_SUPPLIED DATA_
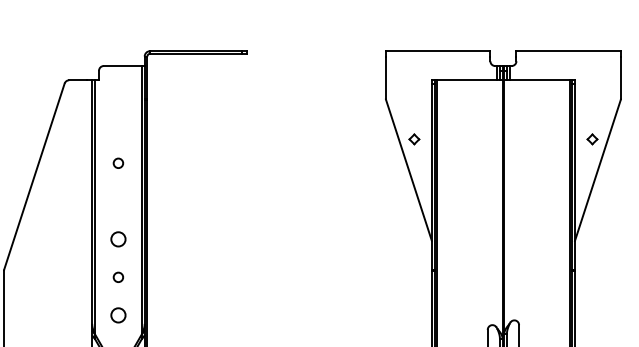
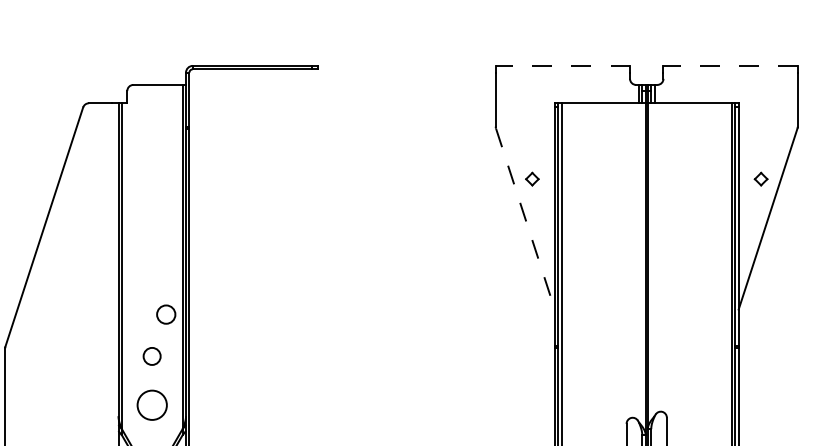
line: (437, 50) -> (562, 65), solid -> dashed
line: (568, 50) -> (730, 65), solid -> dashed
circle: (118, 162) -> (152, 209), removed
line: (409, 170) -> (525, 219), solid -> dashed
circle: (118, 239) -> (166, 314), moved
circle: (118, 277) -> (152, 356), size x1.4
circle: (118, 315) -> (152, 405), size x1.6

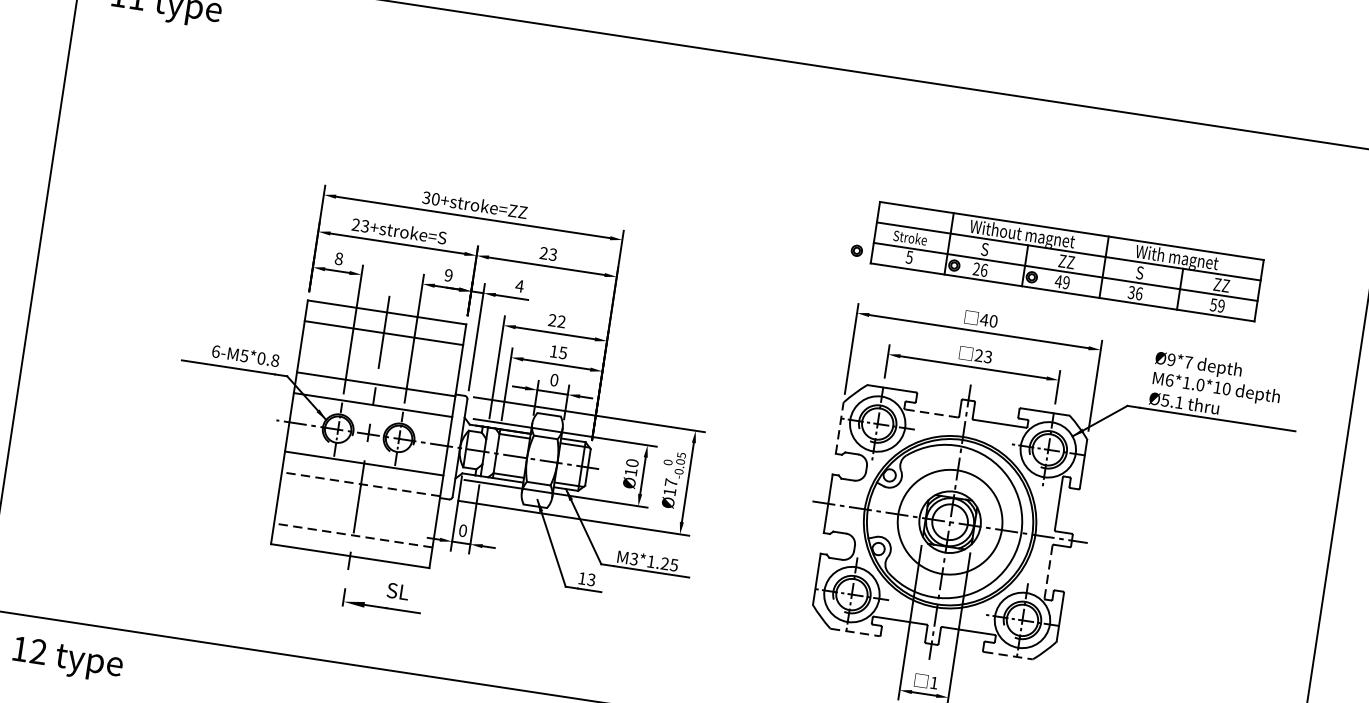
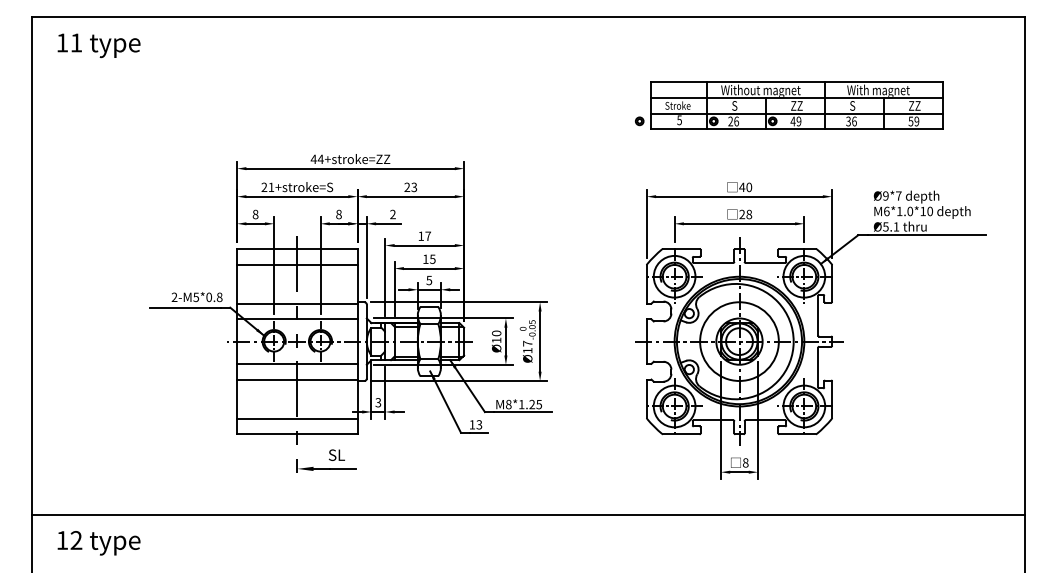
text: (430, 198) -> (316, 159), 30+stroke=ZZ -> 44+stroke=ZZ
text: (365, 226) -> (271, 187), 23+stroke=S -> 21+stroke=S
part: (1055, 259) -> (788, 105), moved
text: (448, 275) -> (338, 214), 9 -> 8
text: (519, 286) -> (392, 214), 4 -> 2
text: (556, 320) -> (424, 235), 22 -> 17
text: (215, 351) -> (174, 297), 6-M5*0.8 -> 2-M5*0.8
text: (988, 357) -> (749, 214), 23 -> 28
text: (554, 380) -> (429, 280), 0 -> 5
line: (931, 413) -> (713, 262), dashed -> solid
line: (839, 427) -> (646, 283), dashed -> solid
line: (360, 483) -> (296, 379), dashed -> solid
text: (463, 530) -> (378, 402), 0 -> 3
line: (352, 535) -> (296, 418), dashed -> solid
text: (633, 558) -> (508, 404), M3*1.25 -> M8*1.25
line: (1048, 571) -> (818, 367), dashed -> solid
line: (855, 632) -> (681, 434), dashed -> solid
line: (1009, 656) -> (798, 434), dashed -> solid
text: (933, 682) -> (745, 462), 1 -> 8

_EXERCISE OBJECTIVE_
Scan the material above for lines holding "stroke" and copy each of them.

_OUTPUT OF THE TASK_
text: (430, 198) -> (316, 159), 30+stroke=ZZ -> 44+stroke=ZZ
text: (365, 226) -> (271, 187), 23+stroke=S -> 21+stroke=S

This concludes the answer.